When it came down to it, I wasn't ready. I wasn't ready to talk about it with The Boy I Currently Like. I just wasn't ready for that level of commitment to anything or anyone.
But now? I'm ready. I was ready several months ago. When exactly I decided to bring it up with The Boy kind of escapes me ... it was July or August. I wasn't sure we were ready to talk about it, but I figured putting the subject out there well in advance would give us discuss anything issues that might come up around it.
That wasn't necessary. After getting over my "Hey, can I talk to you about something before we get too drunk," inelegant opener to the conversation (you should have seen his face), he was fully on board. The benefits to me and the fact that all he has to do is not fuck around on me and take me to and from the insertion appointment sold him on it, I guess. And I made absolutely certain he knew how badly my lady parts could be fucked up if I was to contract an STD with an IUD.
Fast forward to today. While discussing with my doctor what prescriptions I would need refills for (uh, all of them?), we came to my birth control pills and I brought up the discussion from last year. I told her I was ready this year and she said, "You're sure you don't want kids?" Yes. "Positive? We probably talked about this last year," and that was it.
Really? That's it? I did mention that I still wasn't sure, because in the course of my research, I've read about women developing really bad acne once they had the hormonal IUD inserted. No one I know has had that problem and my doctor wasn't even aware that was a side effect, but Pizza Face is the last fucking thing I need. My skin is bad enough, for fuck's sake.
So, I thought that was it. But while she was moving from my Pap to the internal exam, she was struck with an idea. There was another birth control option. It is called Essure. I'd never heard of it; it's relatively new. She apologized for forgetting about it and gave me a brief rundown. It is non-hormonal, and it is permanent.
Wait. What? Permanent?
Y'all -- it's non-surgical sterilization. They insert these itty-bitty springs in the opening of your Fallopian tubes and after three months, it scars over and you won't get pregnant. It's done in the clinic and takes less than an hour -- the average time for the actual procedure is 13 minutes. Also, the company's website says that if you get it done in the clinic, you might have to drop a copay. That can't be right, but if I could spend $15 on permanent birth control, I AM SO THERE.
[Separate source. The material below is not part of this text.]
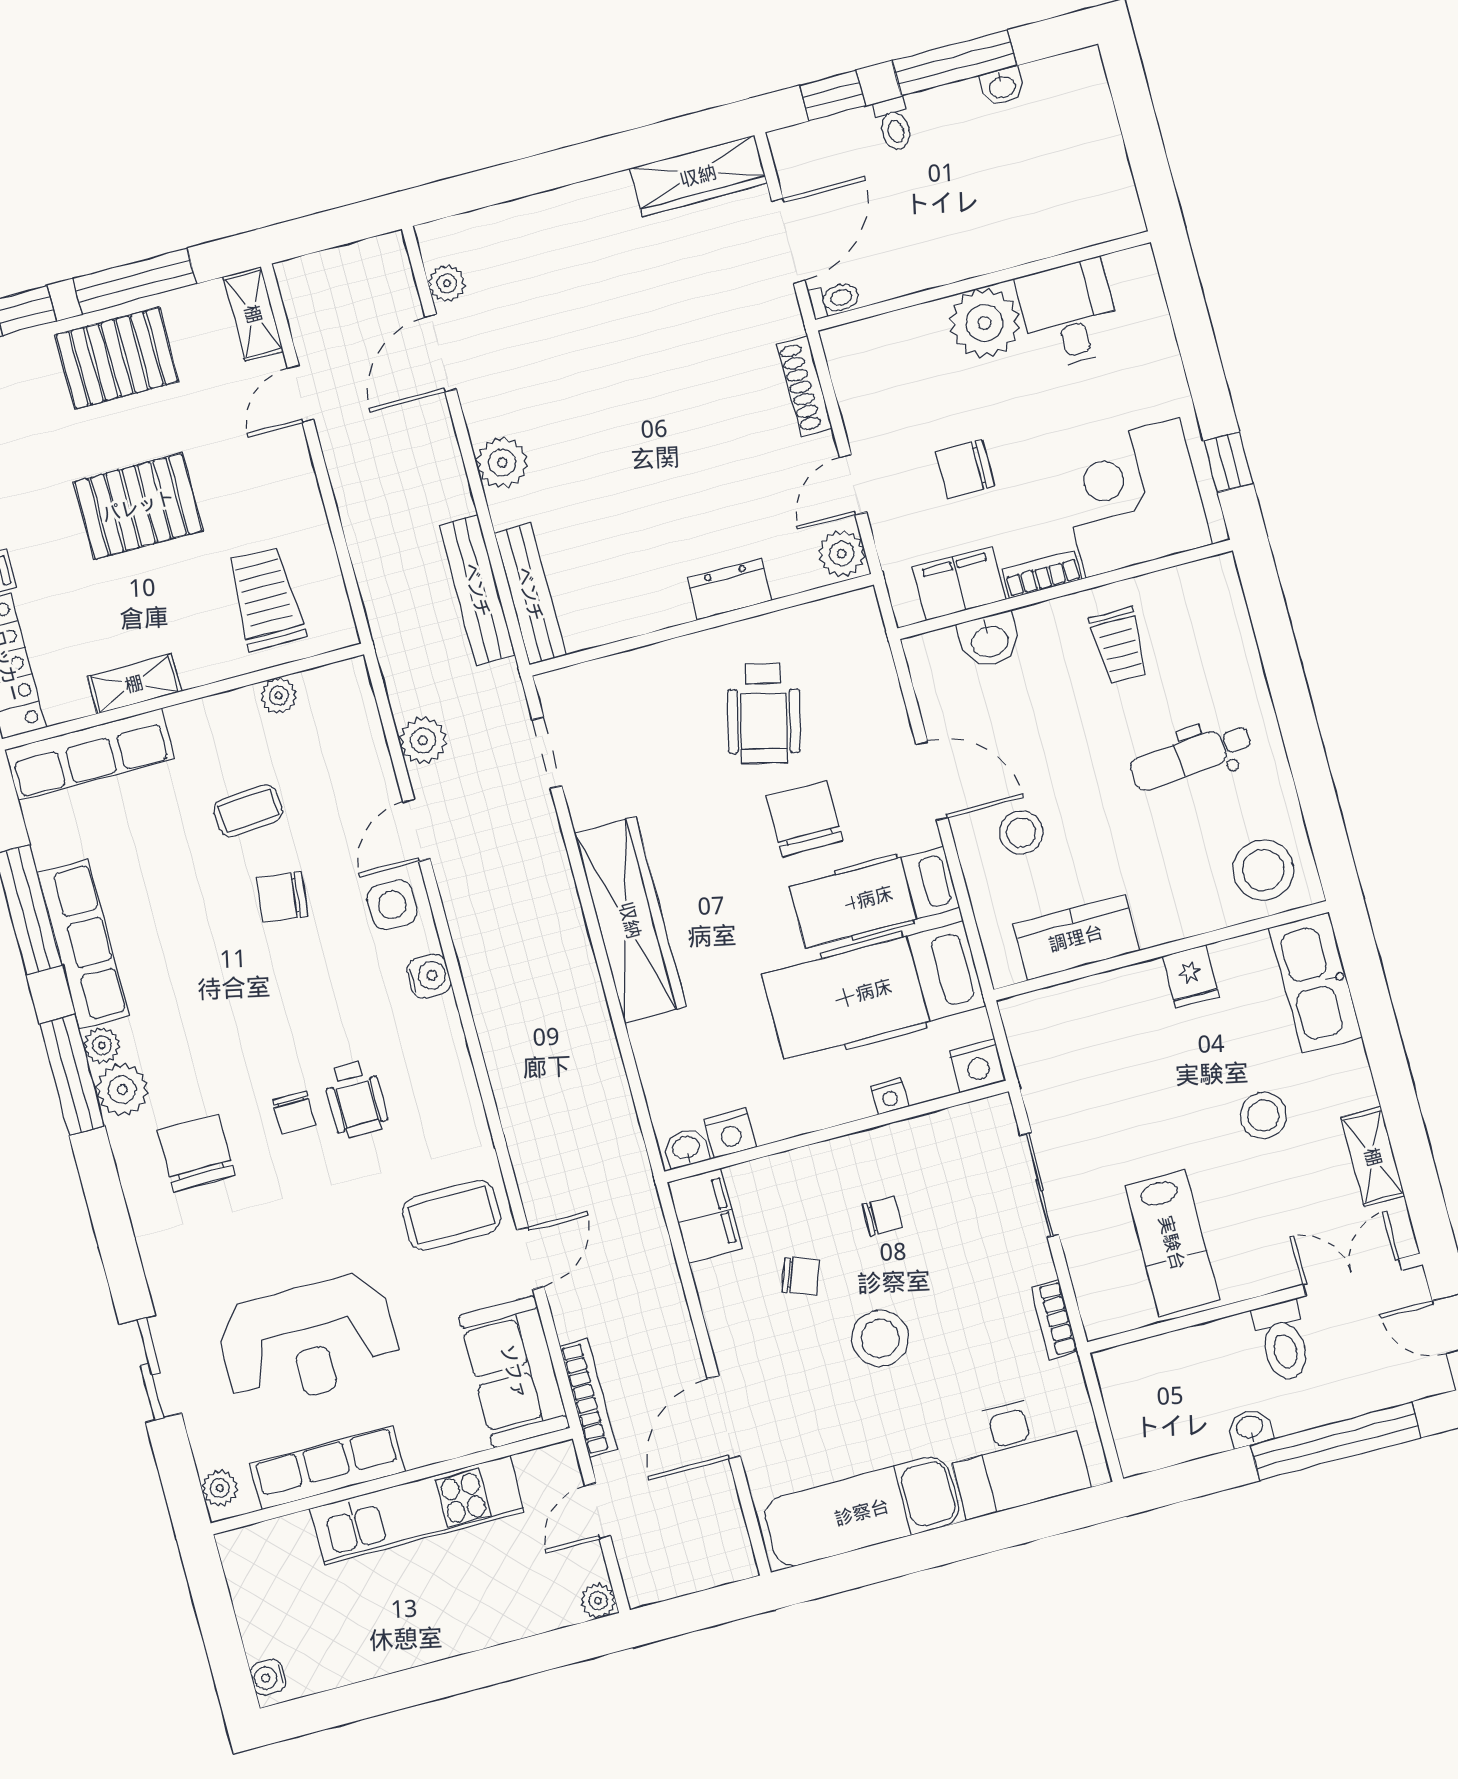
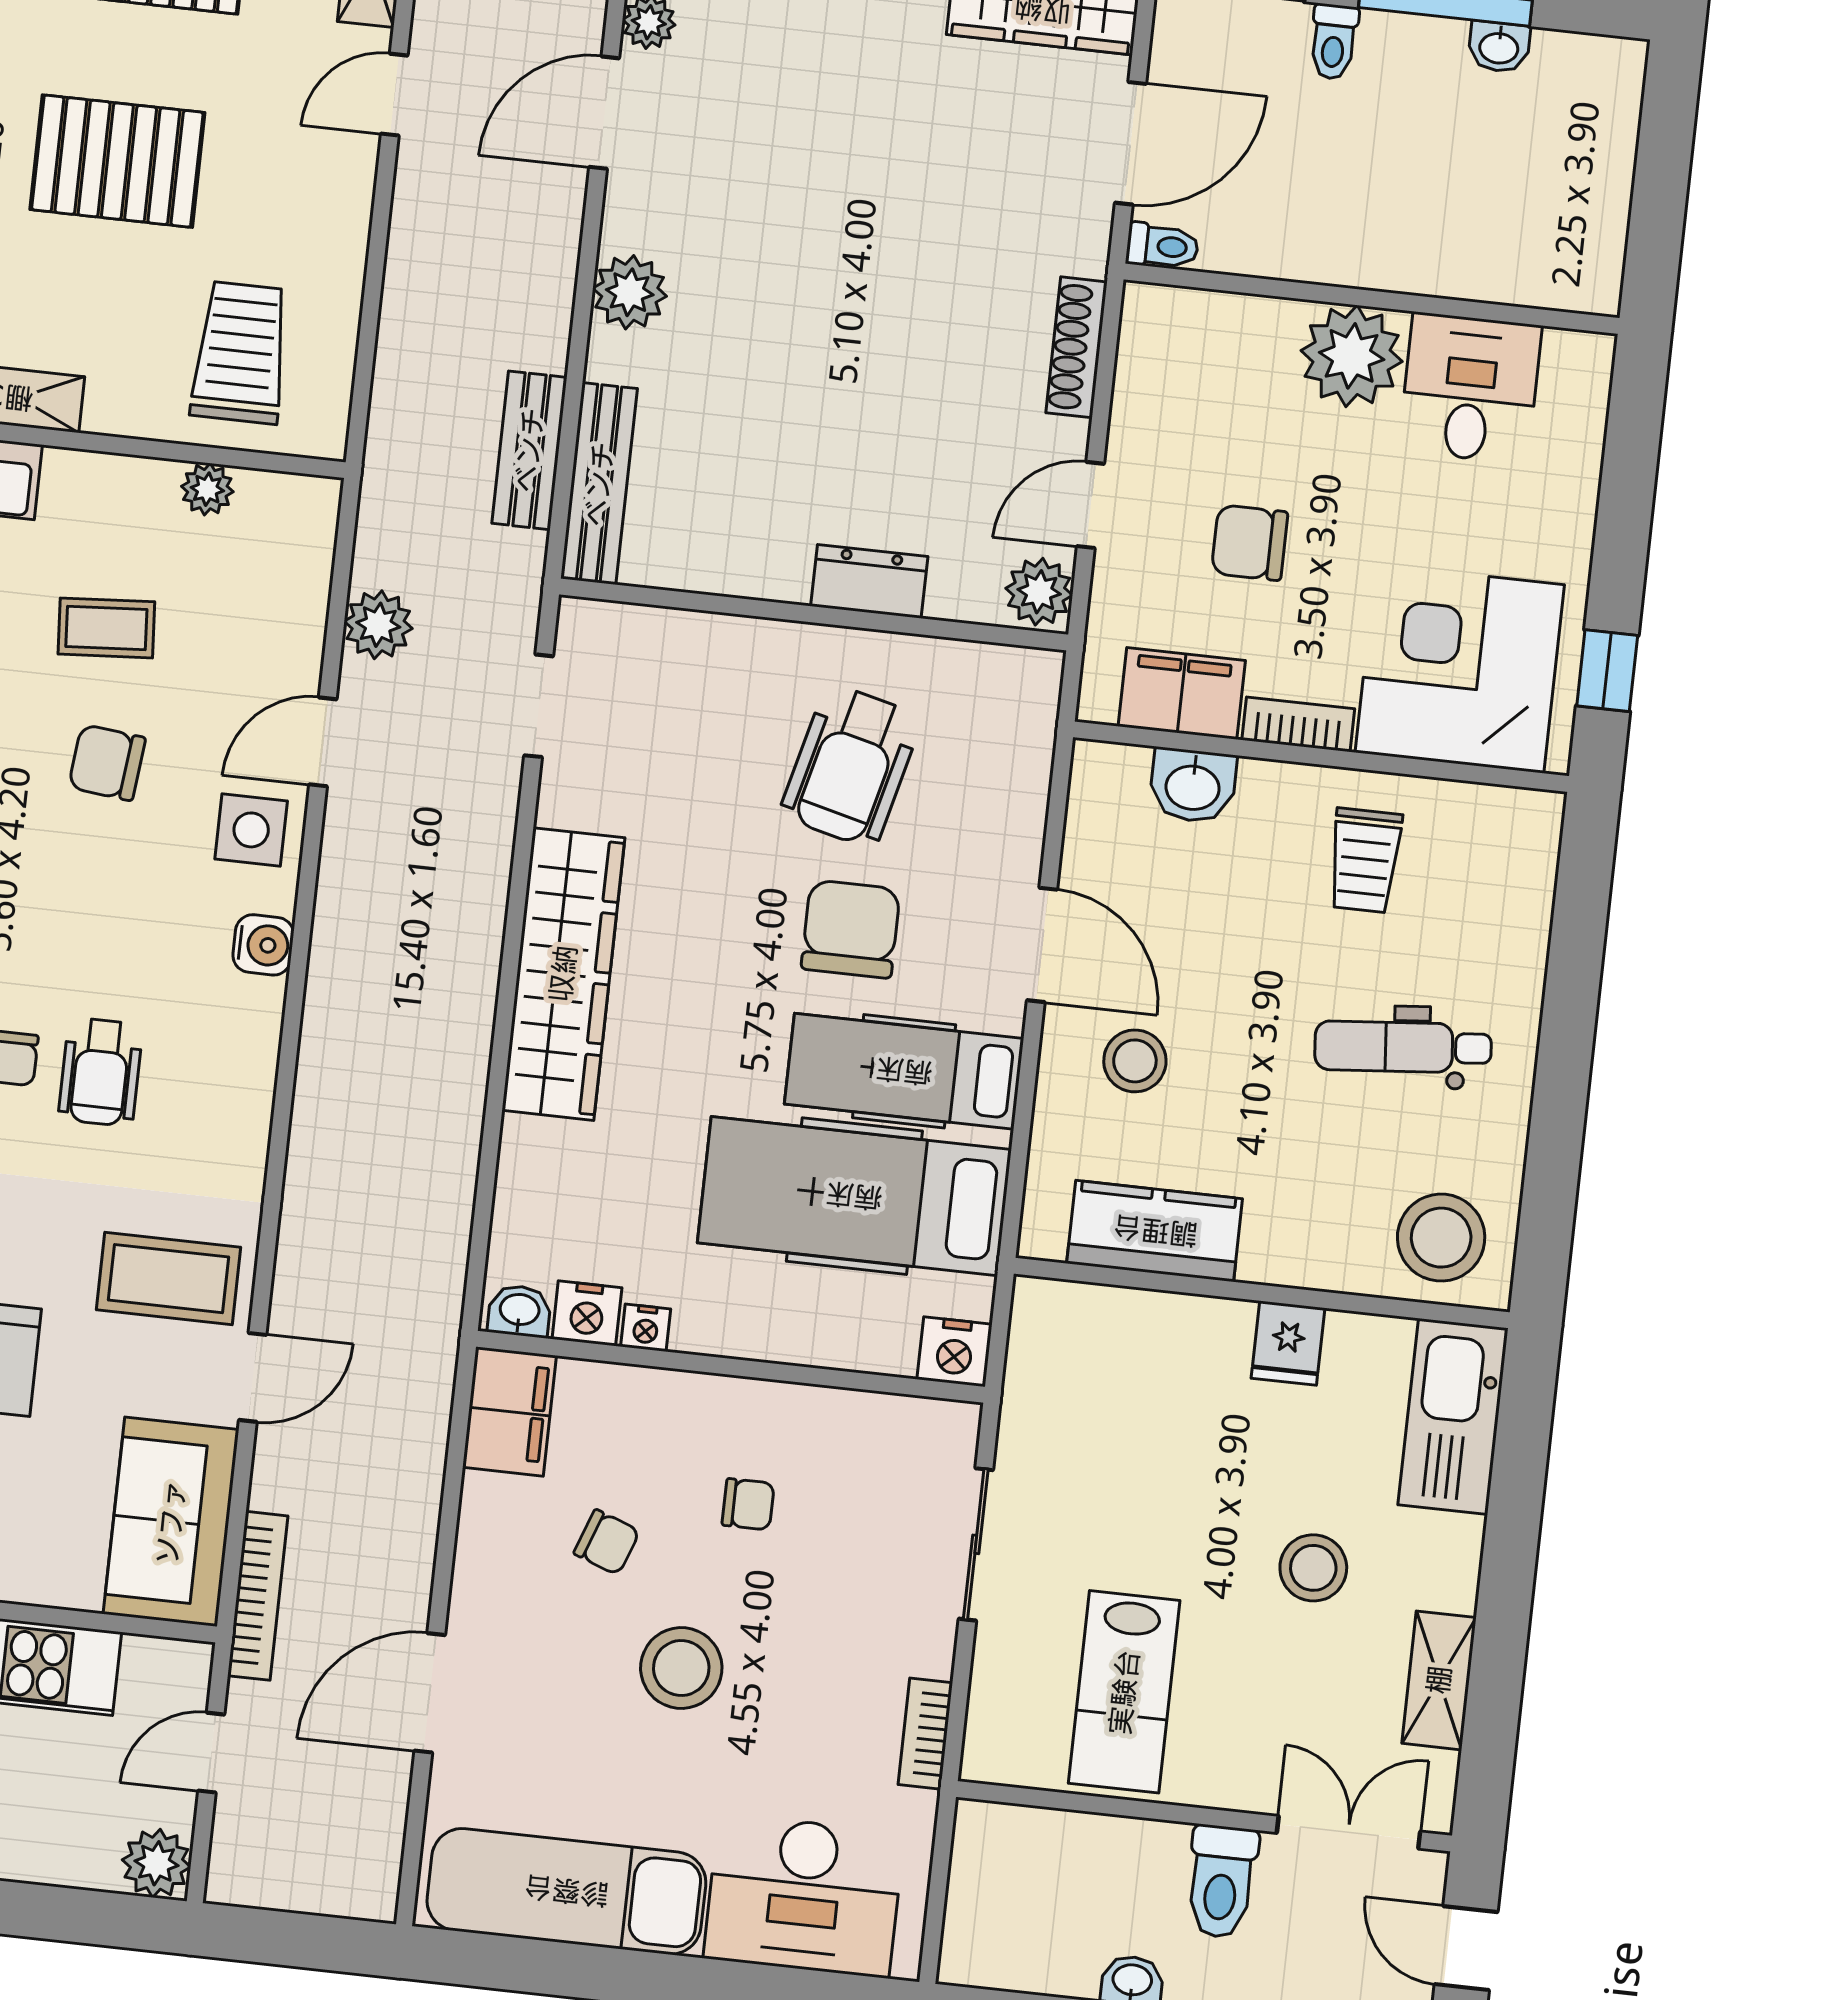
bench: (477, 590) -> (529, 450), width x0.73
nightstand: (890, 1096) -> (646, 1328), moved
plant: (598, 1601) -> (156, 1863), width x1.38, depth x1.38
First of all, after the discussion last year, the fact that she just mentioned this off-hand kind of floored me. Also, I AM SO EXCITED. I don't want to get too excited, but I'm really fucking excited. She said she thought they'd recommend it for me. I've only done the most cursory of research. It concerns me that they don't know what the long-term effects of it are, as it is very new. There's a three-month transition period where you need to use alternative birth control, but from what I've seen, I could use The Pill for that. You can't have it if you have a nickel sensitivity and I can't wear anything but sterling silver or gold jewelry, but they do a skin test.
I just can't fucking believe that she mentioned this so nonchalantly and that I might actually be able to do it. My consult with the gynecologist isn't until late this month (right after, I get to have my mammogram! Wheeeeeeeee!), so I have time to talk with The Boy about it and do research on these tiny springs. But seriously, you guys, I'm really fucking stoked about the possibilities here.